Transcribe every line of text from all of the entries below word for word, omitting the pictures.
----- Data for analysis
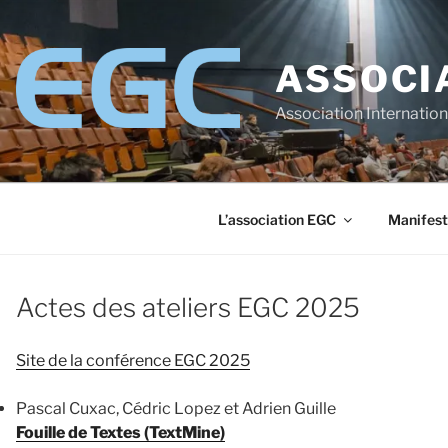
Aller
au
contenu
ASSOCI
principal
Association Internatio
L’association EGC
Manifest
Actes des ateliers EGC 2025
Site de la conférence EGC 2025
Pascal Cuxac, Cédric Lopez et Adrien Guille
Fouille de Textes (TextMine)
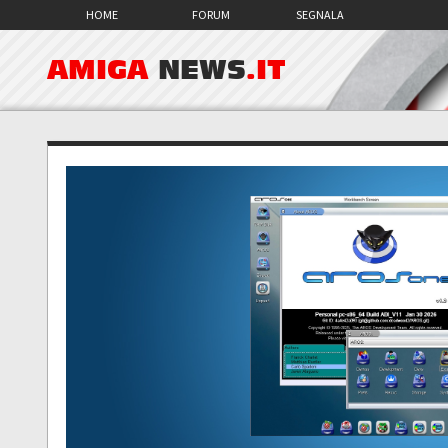
HOME
FORUM
SEGNALA
AMIGA
NEWS
.IT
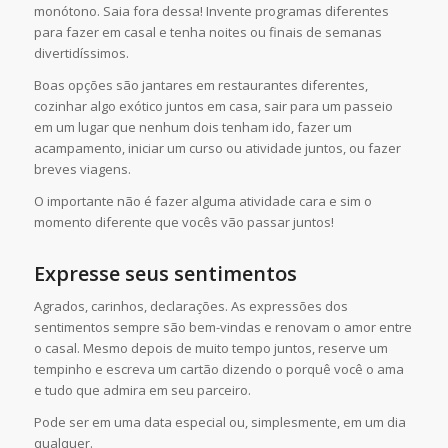
monótono. Saia fora dessa! Invente programas diferentes
para fazer em casal e tenha noites ou finais de semanas
divertidíssimos.
Boas opções são jantares em restaurantes diferentes,
cozinhar algo exótico juntos em casa, sair para um passeio
em um lugar que nenhum dois tenham ido, fazer um
acampamento, iniciar um curso ou atividade juntos, ou fazer
breves viagens.
O importante não é fazer alguma atividade cara e sim o
momento diferente que vocês vão passar juntos!
Expresse seus sentimentos
Agrados, carinhos, declarações. As expressões dos
sentimentos sempre são bem-vindas e renovam o amor entre
o casal. Mesmo depois de muito tempo juntos, reserve um
tempinho e escreva um cartão dizendo o porquê você o ama
e tudo que admira em seu parceiro.
Pode ser em uma data especial ou, simplesmente, em um dia
qualquer.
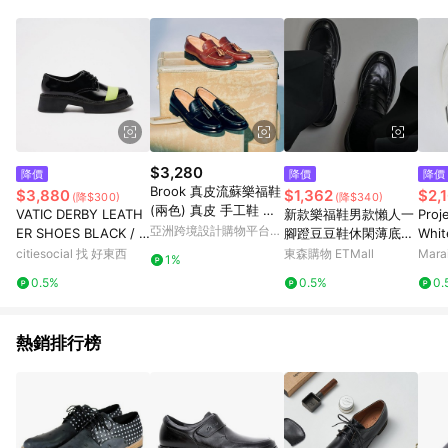
Android v4.6.0 / iOS v4.1.5 以上才具贈點資格。 7. 點數將於出
貨後 45 天後發送。 8. 群眾募資商品，禮物卡，開館保證金，補
運費，攤位費等不具贈點資格。 9. LINE 購物站上之商品規格、
顏色、價位、贈品如與 Pinkoi 商品資訊頁及購物車不符，以
Pinkoi 購物商品資訊頁及購物車標示為準。 10. 點數紅包使用規
則請以點數紅包活動說明為準。 11. 若於 LINE 購物前往 Pinkoi
頁面後才首次下載 Pinkoi APP 並完成訂單，不符合導購資格；承
上，首次下載 Pinkoi APP 後，需透過 LINE 購物前往 Pinkoi 頁
面，方享導購資格。
$3,280
降價
降價
降價
Brook 真皮流蘇樂福鞋
$3,880
$1,362
$2,
(降$300)
(降$340)
(兩色) 真皮 手工鞋 樂
VATIC DERBY LEATH
新款樂福鞋男款懶人一
Proj
福鞋
亞洲跨境設計購物平台
ER SHOES BLACK / F
腳蹬豆豆鞋休閑薄底方
Whi
Pinkoi
LUORESCEN 增高45
頭德比鞋通勤休閑皮鞋
帆布鞋
citiesocial 找 好東西
東森購物 ETMall
Mar
1%
mm厚底皮鞋 40
35
0.5%
0.5%
0.
熱銷排行榜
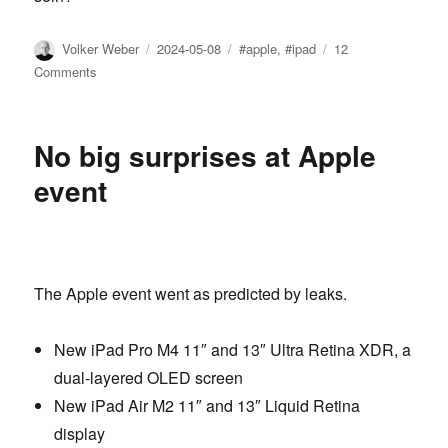
Author
Posted
Tags
Volker Weber
2024-05-08
#apple
,
#ipad
12
on
on
Comments
Ein
iPad
ist
No big surprises at Apple
ein
iPad
event
ist
ein
iPad
The Apple event went as predicted by leaks.
New iPad Pro M4 11″ and 13″ Ultra Retina XDR, a
dual-layered OLED screen
New iPad Air M2 11″ and 13″ Liquid Retina
display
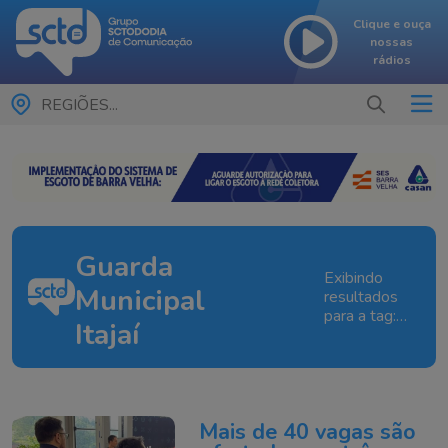
Clique e ouça
nossas
rádios
REGIÕES...
Guarda
Exibindo
Municipal
resultados
para a tag:
Itajaí
Guarda
Municipal
Itajaí
Mais de 40 vagas são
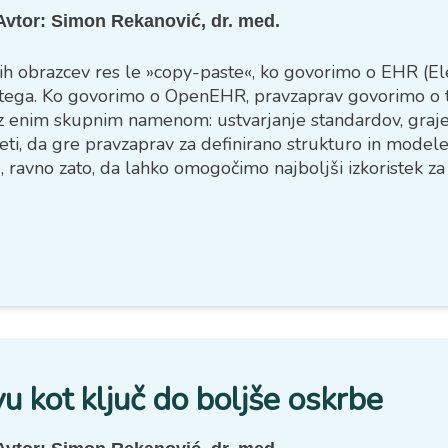
Avtor:
Simon Rekanović, dr. med.
enih obrazcev res le »copy-paste«, ko govorimo o EHR (El
 tega. Ko govorimo o OpenEHR, pravzaprav govorimo o tehn
 z enim skupnim namenom: ustvarjanje standardov, grajenj
ti, da gre pravzaprav za definirano strukturo in modele 
 ravno zato, da lahko omogočimo najboljši izkoristek z
h obrazcev v digitalno OpenEHR obliko? Najpomembneje 
ni le terminološko, pač pa tudi praktično, v smislu, 
nih podatkov ter kdo običajno ta podatek zapiše/izpolni/
u kot ključ do boljše oskrbe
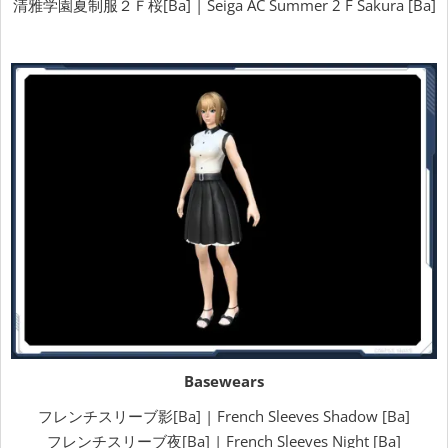
清雅学園夏制服２Ｆ桜[Ba] | Seiga AC Summer 2 F Sakura [Ba]
Basewears
フレンチスリーブ影[Ba] | French Sleeves Shadow [Ba]
フレンチスリーブ夜[Ba] | French Sleeves Night [Ba]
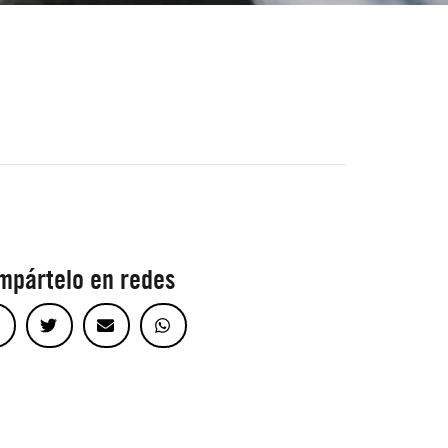
mpártelo en redes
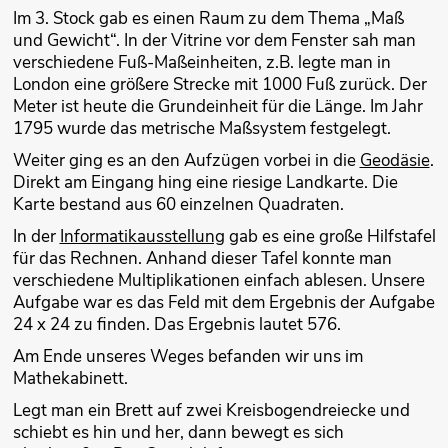
Im 3. Stock gab es einen Raum zu dem Thema „Maß
und Gewicht“. In der Vitrine vor dem Fenster sah man
verschiedene Fuß-Maßeinheiten, z.B. legte man in
London eine größere Strecke mit 1000 Fuß zurück. Der
Meter ist heute die Grundeinheit für die Länge. Im Jahr
1795 wurde das metrische Maßsystem festgelegt.
Weiter ging es an den Aufzügen vorbei in die
Geodäsie
.
Direkt am Eingang hing eine riesige Landkarte. Die
Karte bestand aus 60 einzelnen Quadraten.
In der
Informatikausstellung
gab es eine große Hilfstafel
für das Rechnen. Anhand dieser Tafel konnte man
verschiedene Multiplikationen einfach ablesen. Unsere
Aufgabe war es das Feld mit dem Ergebnis der Aufgabe
24 x 24 zu finden. Das Ergebnis lautet 576.
Am Ende unseres Weges befanden wir uns im
Mathekabinett.
Legt man ein Brett auf zwei Kreisbogendreiecke und
schiebt es hin und her, dann bewegt es sich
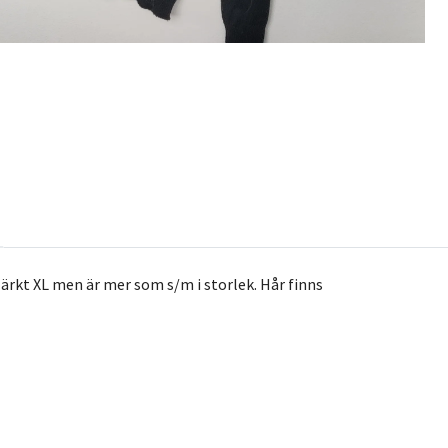
Märkt XL men är mer som s/m i storlek. Hår finns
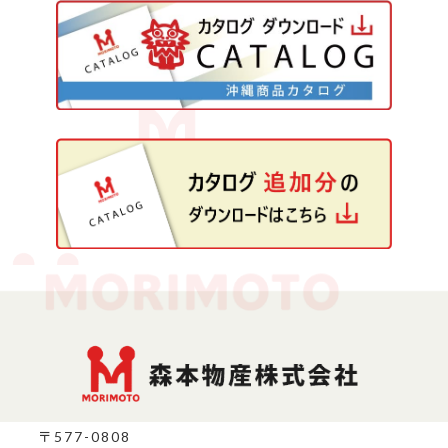
〒577-0808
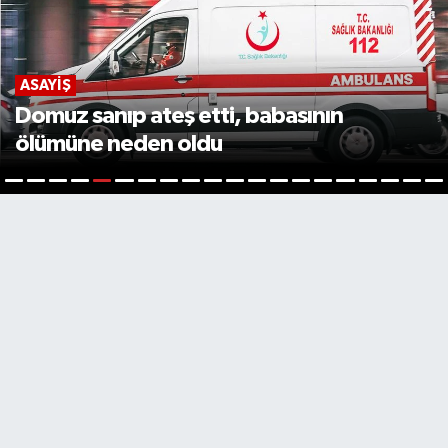
ASAYIŞ
Domuz sanıp ateş etti, babasının
ölümüne neden oldu
5
1
2
3
4
6
7
8
9
10
11
12
13
14
15
16
17
18
19
2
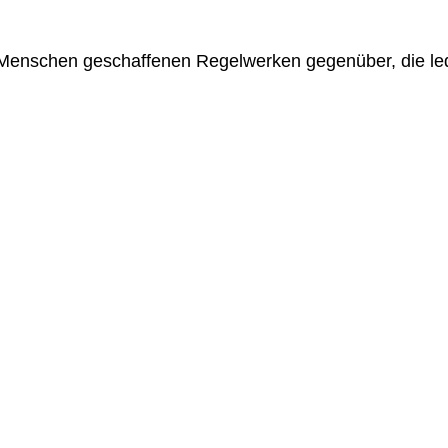
n Menschen geschaffenen Regelwerken gegenüber, die led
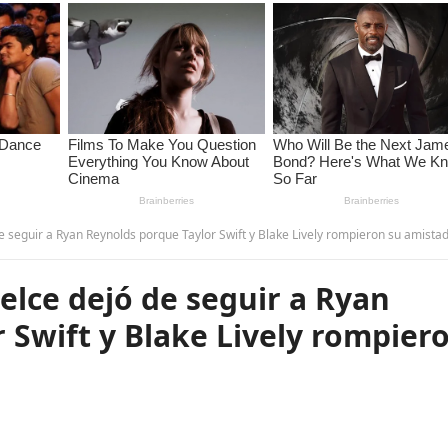
seguir a Ryan Reynolds porque Taylor Swift y Blake Lively rompieron su amistad. -P
lce dejó de seguir a Ryan
 Swift y Blake Lively rompier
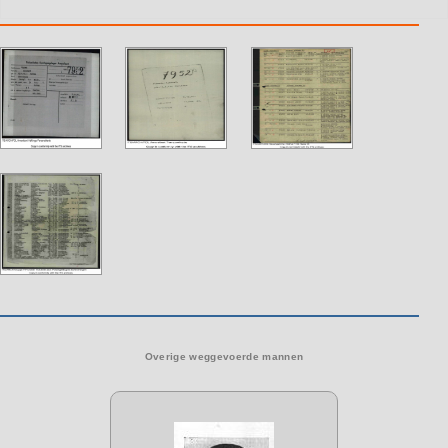
Overige weggevoerde mannen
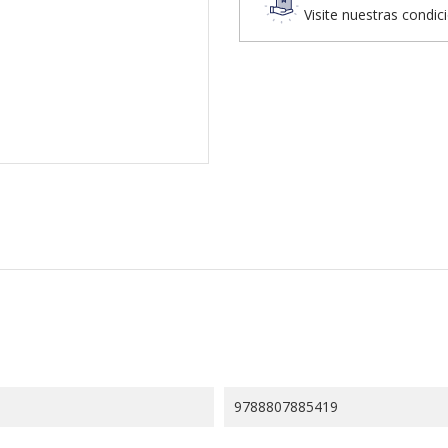
Visite nuestras condic
9788807885419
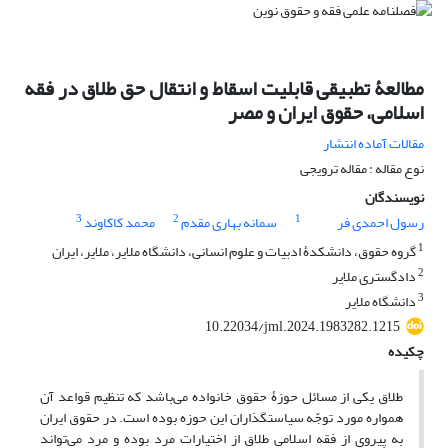
مطالعۀ تطبیقی قابلیت اسقاط و انتقال حق طلاق در فقه
اسلامی، حقوق ایران و مصر
مقالات آماده انتشار
نوع مقاله : مقاله ترویجی
نویسندگان
3
2
1
رسول احمدی فر
سمانه بهاری مقدم
محمد کاکاوند
1
گروه حقوق، دانشکدۀ ادبیات و علوم انسانی، دانشگاه ملایر، ملایر، ایران
2
دادگستری ملایر
3
دانشگاه ملایر
10.22034/jml.2024.1983282.1215
چکیده
طلاق یکی از مسائل حوزۀ حقوق خانواده می‌باشد که تنظیم قواعد آن
همواره مورد توجّه سیاستگذاران این حوزه بوده است. در حقوق ایران
به پیروی از فقه اسلامی طلاق از اختیارات مرد بوده و مرد می‌تواند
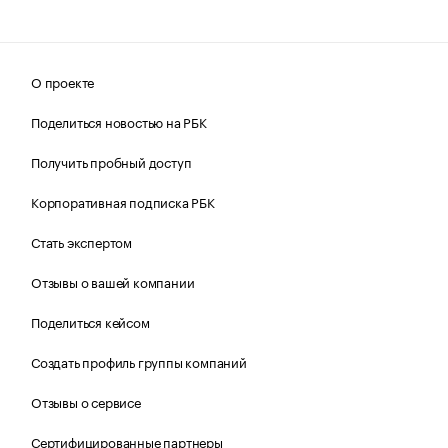
О проекте
Поделиться новостью на РБК
Получить пробный доступ
Корпоративная подписка РБК
Стать экспертом
Отзывы о вашей компании
Поделиться кейсом
Создать профиль группы компаний
Отзывы о сервисе
Сертифицированные партнеры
----------
▶ _Answer below_:
Aller
au
contenu
ASSOCI
principal
Association Internatio
L’association EGC
Manifest
Actes des ateliers EGC 2025
Site de la conférence EGC 2025
Pascal Cuxac, Cédric Lopez et Adrien Guille
Fouille de Textes (TextMine)
HOME
FORUM
SEGNALA
AMIGA
NEWS
.IT
monótono. Saia fora dessa! Invente programas diferentes
para fazer em casal e tenha noites ou finais de semanas
divertidíssimos.
Boas opções são jantares em restaurantes diferentes,
cozinhar algo exótico juntos em casa, sair para um passeio
em um lugar que nenhum dois tenham ido, fazer um
acampamento, iniciar um curso ou atividade juntos, ou fazer
breves viagens.
O importante não é fazer alguma atividade cara e sim o
momento diferente que vocês vão passar juntos!
Expresse seus sentimentos
Agrados, carinhos, declarações. As expressões dos
sentimentos sempre são bem-vindas e renovam o amor entre
o casal. Mesmo depois de muito tempo juntos, reserve um
tempinho e escreva um cartão dizendo o porquê você o ama
e tudo que admira em seu parceiro.
Pode ser em uma data especial ou, simplesmente, em um dia
qualquer.
Android v4.6.0 / iOS v4.1.5 以上才具贈點資格。 7. 點數將於出
貨後 45 天後發送。 8. 群眾募資商品，禮物卡，開館保證金，補
運費，攤位費等不具贈點資格。 9. LINE 購物站上之商品規格、
顏色、價位、贈品如與 Pinkoi 商品資訊頁及購物車不符，以
Pinkoi 購物商品資訊頁及購物車標示為準。 10. 點數紅包使用規
則請以點數紅包活動說明為準。 11. 若於 LINE 購物前往 Pinkoi
頁面後才首次下載 Pinkoi APP 並完成訂單，不符合導購資格；承
上，首次下載 Pinkoi APP 後，需透過 LINE 購物前往 Pinkoi 頁
面，方享導購資格。
$3,280
降價
降價
降價
Brook 真皮流蘇樂福鞋
$3,880
$1,362
$2,
(降$300)
(降$340)
(兩色) 真皮 手工鞋 樂
VATIC DERBY LEATH
新款樂福鞋男款懶人一
Proj
福鞋
亞洲跨境設計購物平台
ER SHOES BLACK / F
腳蹬豆豆鞋休閑薄底方
Whi
Pinkoi
LUORESCEN 增高45
頭德比鞋通勤休閑皮鞋
帆布鞋
citiesocial 找 好東西
東森購物 ETMall
Mar
1%
mm厚底皮鞋 40
35
0.5%
0.5%
0.
熱銷排行榜
Author
Posted
Tags
Volker Weber
2024-05-08
#apple
,
#ipad
12
on
on
Comments
Ein
iPad
ist
No big surprises at Apple
ein
iPad
event
ist
ein
iPad
The Apple event went as predicted by leaks.
New iPad Pro M4 11″ and 13″ Ultra Retina XDR, a
dual-layered OLED screen
New iPad Air M2 11″ and 13″ Liquid Retina
display
Clique e ouça
nossas
rádios
REGIÕES...
Guarda
Exibindo
Municipal
resultados
para a tag:
Itajaí
Guarda
Municipal
Itajaí
Mais de 40 vagas são
Avtor:
Simon Rekanović, dr. med.
enih obrazcev res le »copy-paste«, ko govorimo o EHR (El
 tega. Ko govorimo o OpenEHR, pravzaprav govorimo o tehn
 z enim skupnim namenom: ustvarjanje standardov, grajenj
ti, da gre pravzaprav za definirano strukturo in modele 
 ravno zato, da lahko omogočimo najboljši izkoristek z
h obrazcev v digitalno OpenEHR obliko? Najpomembneje 
ni le terminološko, pač pa tudi praktično, v smislu, 
nih podatkov ter kdo običajno ta podatek zapiše/izpolni/
u kot ključ do boljše oskrbe
清雅学園夏制服２Ｆ桜[Ba] | Seiga AC Summer 2 F Sakura [Ba]
Basewears
フレンチスリーブ影[Ba] | French Sleeves Shadow [Ba]
フレンチスリーブ夜[Ba] | French Sleeves Night [Ba]
mpártelo en redes
Im 3. Stock gab es einen Raum zu dem Thema „Maß
und Gewicht“. In der Vitrine vor dem Fenster sah man
verschiedene Fuß-Maßeinheiten, z.B. legte man in
London eine größere Strecke mit 1000 Fuß zurück. Der
Meter ist heute die Grundeinheit für die Länge. Im Jahr
1795 wurde das metrische Maßsystem festgelegt.
Weiter ging es an den Aufzügen vorbei in die
Geodäsie
.
Direkt am Eingang hing eine riesige Landkarte. Die
Karte bestand aus 60 einzelnen Quadraten.
In der
Informatikausstellung
gab es eine große Hilfstafel
für das Rechnen. Anhand dieser Tafel konnte man
verschiedene Multiplikationen einfach ablesen. Unsere
Aufgabe war es das Feld mit dem Ergebnis der Aufgabe
24 x 24 zu finden. Das Ergebnis lautet 576.
Am Ende unseres Weges befanden wir uns im
Mathekabinett.
Legt man ein Brett auf zwei Kreisbogendreiecke und
schiebt es hin und her, dann bewegt es sich
Märkt XL men är mer som s/m i storlek. Hår finns
〒577-0808
ASAYIŞ
Domuz sanıp ateş etti, babasının
ölümüne neden oldu
5
1
2
3
4
6
7
8
9
10
11
12
13
14
15
16
17
18
19
2
n Menschen geschaffenen Regelwerken gegenüber, die led
seguir a Ryan Reynolds porque Taylor Swift y Blake Lively rompieron su amistad. -P
lce dejó de seguir a Ryan
 Swift y Blake Lively rompier
Overige weggevoerde mannen
Visite nuestras condic
9788807885419
مطالعۀ تطبیقی قابلیت اسقاط و انتقال حق طلاق در فقه
اسلامی، حقوق ایران و مصر
مقالات آماده انتشار
نوع مقاله : مقاله ترویجی
نویسندگان
3
2
1
رسول احمدی فر
سمانه بهاری مقدم
محمد کاکاوند
1
گروه حقوق، دانشکدۀ ادبیات و علوم انسانی، دانشگاه ملایر، ملایر، ایران
2
دادگستری ملایر
3
دانشگاه ملایر
10.22034/jml.2024.1983282.1215
چکیده
طلاق یکی از مسائل حوزۀ حقوق خانواده می‌باشد که تنظیم قواعد آن
همواره مورد توجّه سیاستگذاران این حوزه بوده است. در حقوق ایران
به پیروی از فقه اسلامی طلاق از اختیارات مرد بوده و مرد می‌تواند
О проекте
Поделиться новостью на РБК
Получить пробный доступ
Корпоративная подписка РБК
Стать экспертом
Отзывы о вашей компании
Поделиться кейсом
Создать профиль группы компаний
Отзывы о сервисе
Сертифицированные партнеры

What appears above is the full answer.